Analysis of the structural and dsRNA binding activities of reovirus protein sigma3.

摘要

Mammalian reoviruses are non-enveloped viruses of the Reoviridae family, formed by two concentric protein capsids. The virions are highly stable, yet undergo a disassembly process to activate the putative membrane penetration protein, μ1. The σ3 protein, major component of the outer capsid, is believed to confer stability to the particle, and its proteolytically processing during entry activates μ1. σ3 also has dsRNA binding activity. The mode of σ3:dsRNA interaction and the role of this activity, remain unknown. This dissertation focuses on the proteolytic processing of σ3 during virion disassembly, and on the characterization of its dsRNA binding activity.; A first study developed a system to generate in vitro virion particles containing mutagenized forms of σ3, allowing to circumvent (partially) the lack of reovirus ‘reverse genetics’. Recombinant σ3 protein assembled onto purified infectious subvirion particles (ISVPs), and reconstituted the σ3 coat. The resulting particles, recoated ISVPs, were infectious and biochemically and functionally similar to virions. Thus, the ability to introduce mutations in the recombinant σ3 protein make recoated ISVPs a powerful system with which to study particle-bound σ3.; A second study, focused on the proteolytic processing of σ3 during particle disassembly, identified two regions within σ3 of high protease sensitivity (hypersensitivity regions (HSRs)), within which all the proteases tested in vitro, and the lysosomal proteases in vivo , cleaved σ3 as an early step in processing.
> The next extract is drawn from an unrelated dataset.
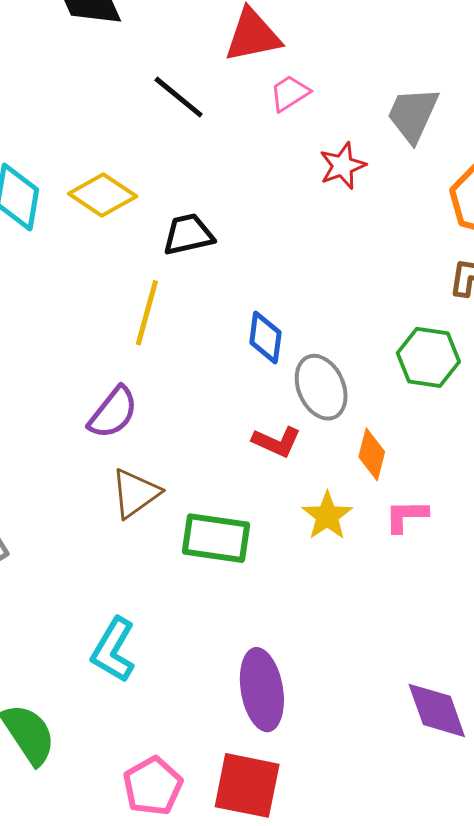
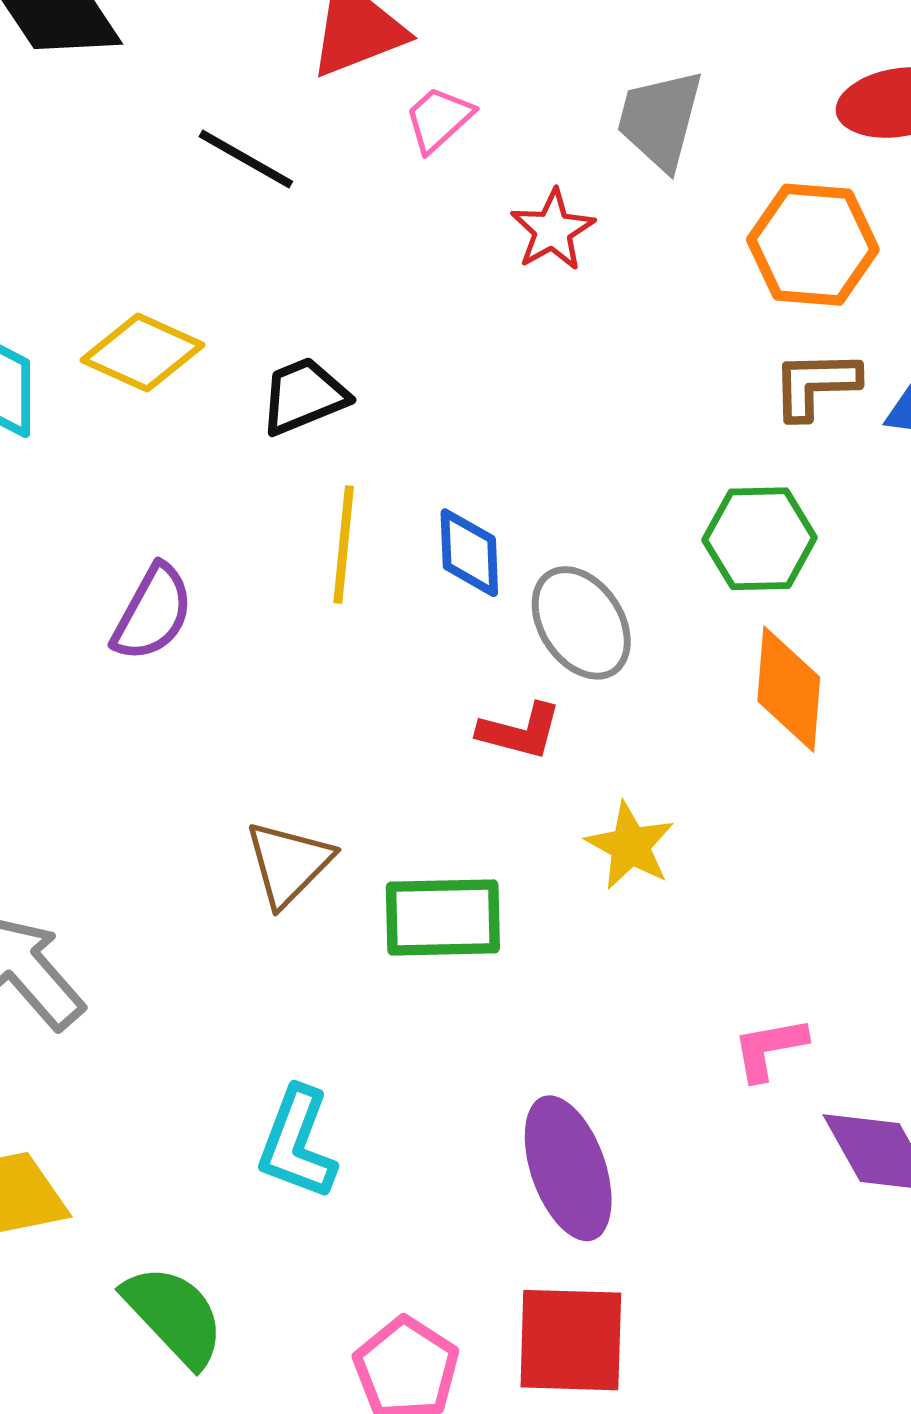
yellow line: (147, 313) -> (344, 544), moved
purple semicircle: (113, 413) -> (153, 613), moved
orange diamond: (372, 454) -> (789, 689), moved, size x1.4
pink L-shape: (406, 516) -> (769, 1049), moved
We propose that processing of σ3 follows a defined proteolytic pathway, which initiates by cleavage within the HSRs. Mutagenic studies using rcISVPs identified σ3 residues 344, 347 and 353, as the main determinants of a strain difference in cleavage within the HSRs.; A third study proposes a new model for σ3's dsRNA binding activity. Alanine substitution analysis identified five residues required for dsRNA binding (Gln205, Arg208, Lys 287, Lys 293 and Gln329). The position of these residues on the σ3 structure defined a long and narrow strip that spans the two monomers of the crystallographic σ3 dimer. Substitution of residues within the σ3:σ3 interface also abrogated dsRNA binding. We propose that σ3 binds dsRNA as a dimer and that the long and narrow strip constitutes the putative dsRNA binding region.